Saturday, February 24, 2018

Data Update #2

Lead

When the RMS Titanic sank in 1912, 62% of the first class passengers survived while only 25% of the third class passengers survived; this suggests that the socioeconomic status of the passengers played a major role in their final moments aboard the Titanic.

Excel Workbook: Raw Data & Small Slice

My excel workbook is divided into two different sheets: the original raw data and a smaller slice. The smaller slice of data shows the total number of passengers in each class divided into two different coded categories: 0 for died and 1 for survived. Below the total is the share of survived passengers for each class which is the percentage of each class's survival rate.

Original Data Set

The original dataset can be found here. The main source of information for the dataset is from the Encyclopedia Titanica

Supporting Article

A JSTOR Daily article by Nashwa Khan published on June 2, 2016 titled "What the Titanic Reveals About Class and Life Expectancy" discusses the link between socioeconomic status and the lower survival rate for third class passengers aboard the Titanic. The article highlights how as a passenger's socioeconomic status declined so did their likelihood of survival. The article suggests using the event of the Titanic sinking as a lens to help analyze the relationship between socioeconomic status and life expectancy.

Monday, February 12, 2018

Data Update #1

1. What dataset will you use for your final report?

The dataset I will be using for my final report is the passenger manifest from the RMS Titanic. The Titanic dataset includes a variety of information about the passengers aboard the Titanic. It is important to note that this dataset does not include any information about the crew of the Titanic.

2. Describe the dataset. What kind of data does it contain?

The dataset contains information regarding passengers' names, sex, age, fare (British pound), and passenger class. The dataset also has information on whether or not the passengers survived the fatal incident. Other information that is included for some but not all passengers is ticket number, home destination, cabin, boat number, and body identification number.

3. Is there anything about your data that you don’t understand? (i.e.
what a column heading means). How will you find this out?

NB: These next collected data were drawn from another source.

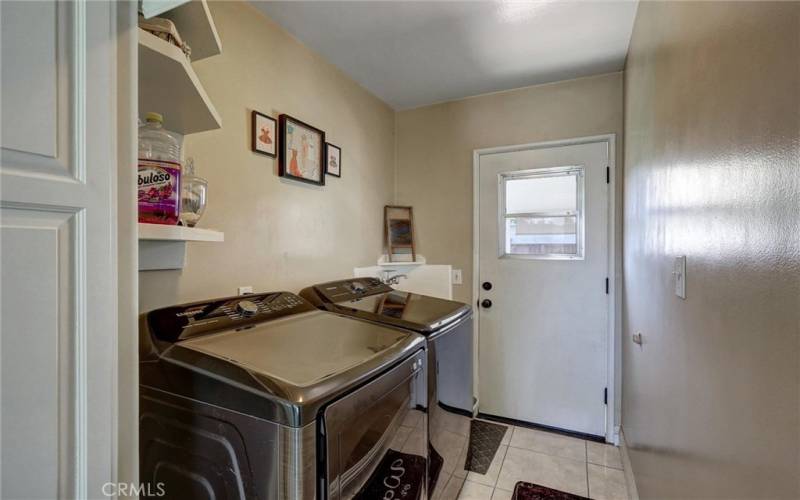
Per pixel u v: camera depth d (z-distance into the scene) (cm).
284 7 169
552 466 215
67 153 50
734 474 70
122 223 59
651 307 144
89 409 52
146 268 122
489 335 274
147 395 101
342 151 233
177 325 111
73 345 51
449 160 285
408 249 287
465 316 193
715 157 81
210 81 146
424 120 292
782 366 54
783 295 54
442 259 288
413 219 296
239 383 88
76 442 51
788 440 53
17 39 46
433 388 155
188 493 94
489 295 274
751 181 64
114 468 56
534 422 262
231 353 101
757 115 62
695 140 94
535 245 264
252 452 86
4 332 44
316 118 209
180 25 110
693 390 94
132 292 60
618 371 239
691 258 96
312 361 103
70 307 50
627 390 210
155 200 95
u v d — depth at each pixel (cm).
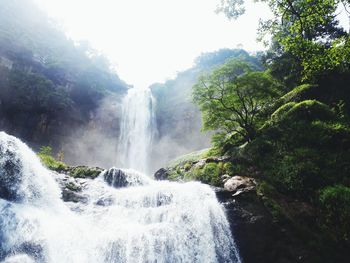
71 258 893
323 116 1488
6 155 1081
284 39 1322
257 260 1074
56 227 947
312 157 1316
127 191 1283
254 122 1744
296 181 1247
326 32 2358
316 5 1184
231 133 1880
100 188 1292
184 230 1070
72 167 1487
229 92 1655
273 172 1340
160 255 988
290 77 2217
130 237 977
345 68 1725
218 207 1158
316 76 1723
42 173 1191
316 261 1047
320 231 1099
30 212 966
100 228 1012
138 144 4228
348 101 1647
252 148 1498
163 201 1231
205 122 1722
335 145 1341
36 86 3375
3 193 1006
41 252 859
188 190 1255
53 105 3450
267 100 1809
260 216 1124
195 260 1034
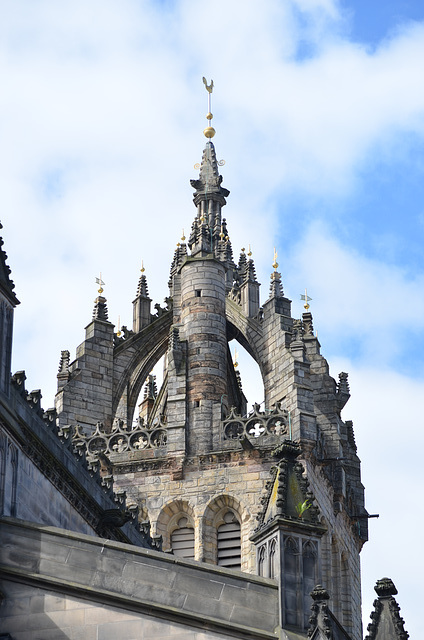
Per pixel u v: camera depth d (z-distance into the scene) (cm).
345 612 10512
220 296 11044
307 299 11444
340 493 10656
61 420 10844
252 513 10175
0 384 6066
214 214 12256
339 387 11138
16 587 5666
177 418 10575
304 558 5644
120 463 10500
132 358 11325
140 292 11644
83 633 5569
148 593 5606
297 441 10238
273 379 10831
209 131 12494
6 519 5803
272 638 5491
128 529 7462
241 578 5597
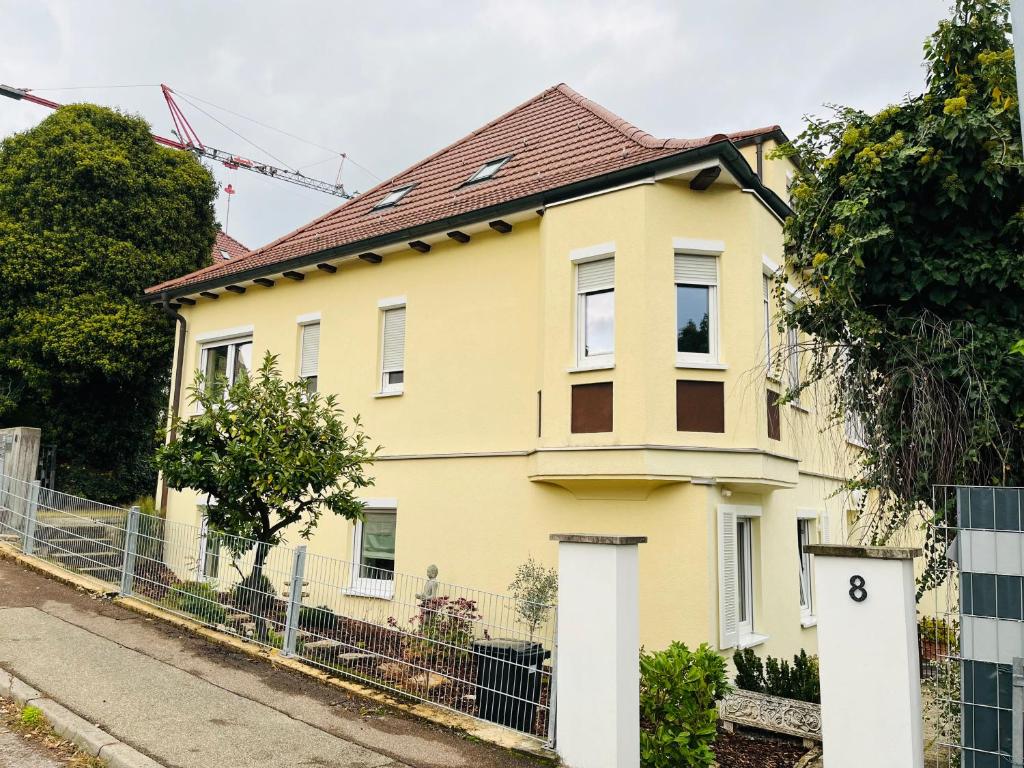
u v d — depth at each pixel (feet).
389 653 24.23
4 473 42.73
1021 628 15.30
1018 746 14.85
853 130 21.52
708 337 31.71
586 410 31.42
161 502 49.52
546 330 33.04
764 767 22.02
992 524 15.84
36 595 31.53
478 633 30.89
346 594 30.63
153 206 56.80
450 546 36.14
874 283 20.93
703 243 31.58
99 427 56.75
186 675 23.59
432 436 37.91
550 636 30.48
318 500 31.14
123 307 53.57
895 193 20.40
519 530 33.91
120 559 32.83
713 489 30.09
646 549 30.22
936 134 19.89
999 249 19.44
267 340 46.52
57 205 53.47
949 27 20.62
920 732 16.01
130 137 57.77
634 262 30.89
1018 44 13.78
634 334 30.40
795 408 35.24
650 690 20.10
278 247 49.75
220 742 18.71
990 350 18.99
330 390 42.70
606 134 39.73
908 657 15.89
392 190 51.16
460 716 21.42
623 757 17.85
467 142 52.03
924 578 20.11
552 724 19.31
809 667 27.04
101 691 21.47
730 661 29.45
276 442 29.07
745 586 33.42
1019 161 18.54
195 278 50.83
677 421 30.30
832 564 16.93
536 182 36.96
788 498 37.42
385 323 41.55
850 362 21.74
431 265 39.50
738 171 31.27
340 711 21.65
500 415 35.65
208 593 28.68
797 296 36.19
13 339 52.26
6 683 21.34
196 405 49.60
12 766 16.79
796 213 23.88
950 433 19.29
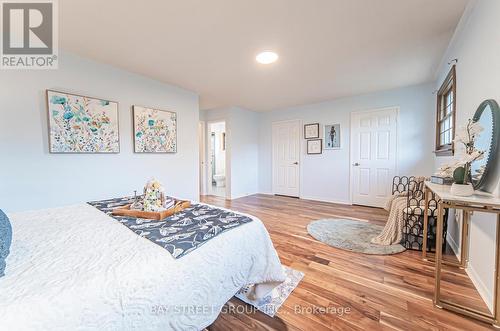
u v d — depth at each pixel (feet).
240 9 5.24
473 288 5.21
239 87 11.18
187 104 11.31
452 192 4.60
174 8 5.16
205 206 5.24
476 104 5.36
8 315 1.77
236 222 4.10
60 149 7.07
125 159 8.82
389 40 6.75
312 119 15.39
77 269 2.43
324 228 9.54
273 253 4.32
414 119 11.65
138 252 2.86
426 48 7.29
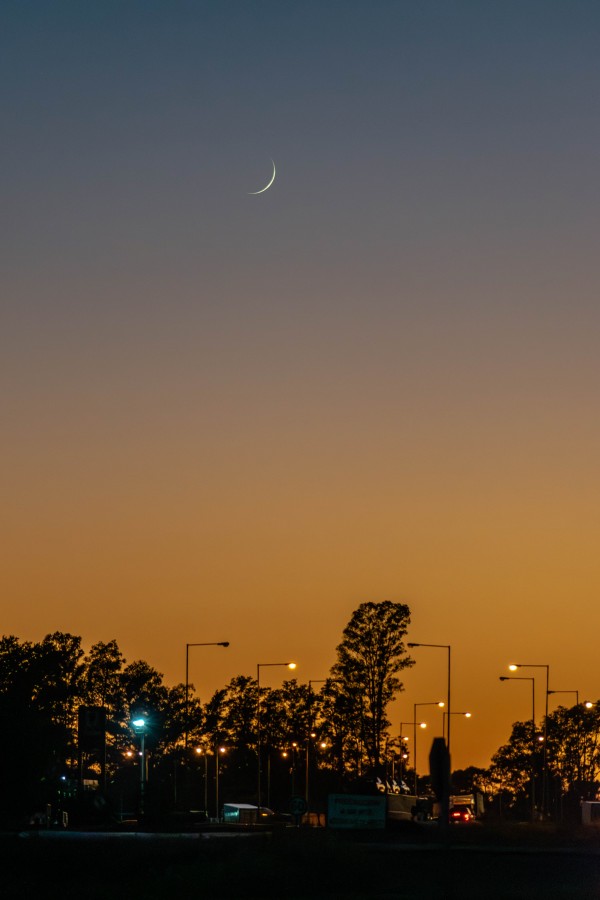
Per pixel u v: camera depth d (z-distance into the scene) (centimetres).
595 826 8988
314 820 9038
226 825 9856
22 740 8075
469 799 14375
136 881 4547
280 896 4112
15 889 4244
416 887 4291
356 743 17338
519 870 5053
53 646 18338
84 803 11025
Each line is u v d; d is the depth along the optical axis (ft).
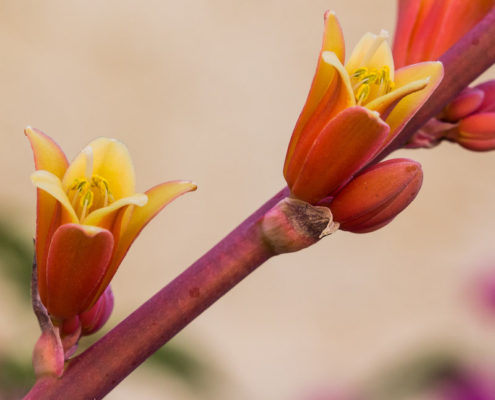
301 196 1.27
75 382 1.25
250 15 6.35
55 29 6.07
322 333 6.02
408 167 1.27
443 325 6.06
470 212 6.29
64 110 6.04
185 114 6.21
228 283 1.26
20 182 5.85
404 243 6.21
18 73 5.97
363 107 1.24
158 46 6.21
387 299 6.12
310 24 6.40
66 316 1.26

There were two variables that I was unable to understand at first. One column heading was titled sibsp and another column heading was titled parch. However, I was able to find a key to the dataset that provided variable descriptions. Sibsp is the number of siblings and/or spouses aboard the Titanic and parch is the number of parents and/or children aboard the Titanic.

4. What are some questions you hope to answer with your data? List at
least three. (you don’t need the answers at this point)

There are a few questions I would like to answer with this dataset:

  • What is the percentage of women versus men that survived? 
  • Which passenger class had the highest survival rate? Which passenger class had the lowest?
  • Of the cities from which passengers embarked, which had the highest survival rate? Which city had the lowest?
  • What was the percentage of first-class women versus third-class women that survived? Compare to the percentage of survival for first-class and third-class men.
  • How many passengers had siblings or spouses aboard with them?
  • How many passengers had parents or children aboard with them?